05 Domains and Axes
impulse can display waveforms using multiple domains (e.g., time and frequency) in one view. If your signals are using the same domain, it allows you to display them on multiple axes.
When you open a file in impulse, it is possible that it contains signals with multiple domains (e.g., time and frequency). impulse allows you to show them all in a single view.
The actual axis uses the domain of the selected signals; for example, if you select a signal that has a time domain, then the axis will show nanoseconds or another measurement of time. Those signals whose axes are displayed look normal, and those based on a different domain (e.g., frequency) are coloured in a light grey. Furthermore, you can see which domain is displayed when you look at the cursor. It is only shown in colour for those signals that come from the domain that is used in the axis. With all other signals, it is displayed only with grey lines.
If you have signals from the same domain but, nevertheless, want to show them on a different axis (e.g., to see the total and a snippet, side by side), then you have to create a new folder for the chosen signals. To create a folder, you right click the view, choose "Add" and then "Folder". In the dialogue that now opens, you click "Dedicated Axis" and then add signals by dragging and dropping them to the folder. Now you can vary the way that those signals are displayed from the others; for example, you can zoom in and out to gain a general overview of the signal or a close-up view of a section. A 'star' is added to the folder icon when you set the dedicated axis.

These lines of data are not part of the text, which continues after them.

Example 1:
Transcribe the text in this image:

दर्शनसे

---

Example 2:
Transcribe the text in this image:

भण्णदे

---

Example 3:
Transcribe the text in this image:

There are two types of axis. One is the linear, which is the normal case and the other is log10. When you choose log10, the value appears in the same intervals but increases tenfold.
Moving the axis
There are four ways to move your axis. When you click the axis and hold it, you can move it to view its different parts. You can also use the scrollbar to move the axis. Furthermore, you can move the axis by clicking on the graph, and by using SHIFT and the wheel.
In or Out
Looking at the track of the axis, you can see in which domain areas are the locations of your signals. The colour of this area is usually light/dark grey depending on if its in or outside of signals.
With the view dialogue, you can choose settings for the domain axis and the domain base. There are two different modes that you can use for the domain base. The default setting is "Use signal domain base". impulse determines a domain base from the signal. If you do not want the determined domain, or there are none that you want, then you click "Override domain base with". With this option, you have to set a domain base yourself.

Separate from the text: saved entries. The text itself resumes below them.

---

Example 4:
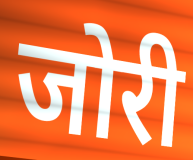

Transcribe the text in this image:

जोरी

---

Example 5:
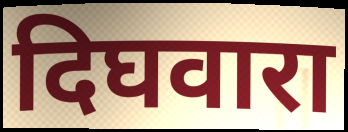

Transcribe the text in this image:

दिघवारा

The folder dialogue is similar to the view dialogue. You have three domain axis options that you can select. "No dedicated axis" is the default, and the global axis is displayed, "Dedicated axis" is the setting that you choose when you want an axis especially for this folder that is independent of the other axes and "Dedicated axis with overriding domain base" is the setting you choose if your axis should be independent of the others and you also want to set a specific domain base.

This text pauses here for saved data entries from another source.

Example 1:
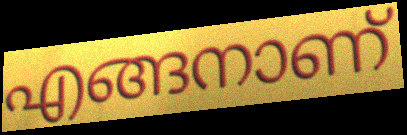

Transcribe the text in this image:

എങ്ങനാണ്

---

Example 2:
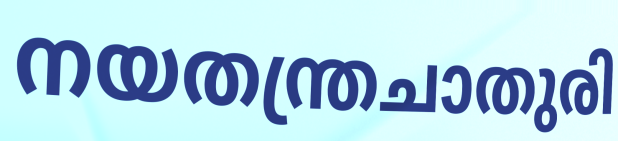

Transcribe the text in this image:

നയതന്ത്രചാതുരി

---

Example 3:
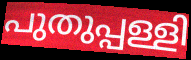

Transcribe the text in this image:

പുതുപ്പള്ളി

How are domain values represented in impulse ?
- Time, Frequency,... define the multiple domain classes used in impulse.
- The actual domain base also gets a unit, depending on the class and with the option of milliseconds, seconds, nanoseconds, etc., for the time domain class.
- impulse uses 64-bit signed integer values as domain values (the multiple of its domain base).
Find more in chapter: 02 Signal Basics.
When no range set, the signal would be drawn to its extent. You might use the context menu to set the range automatically.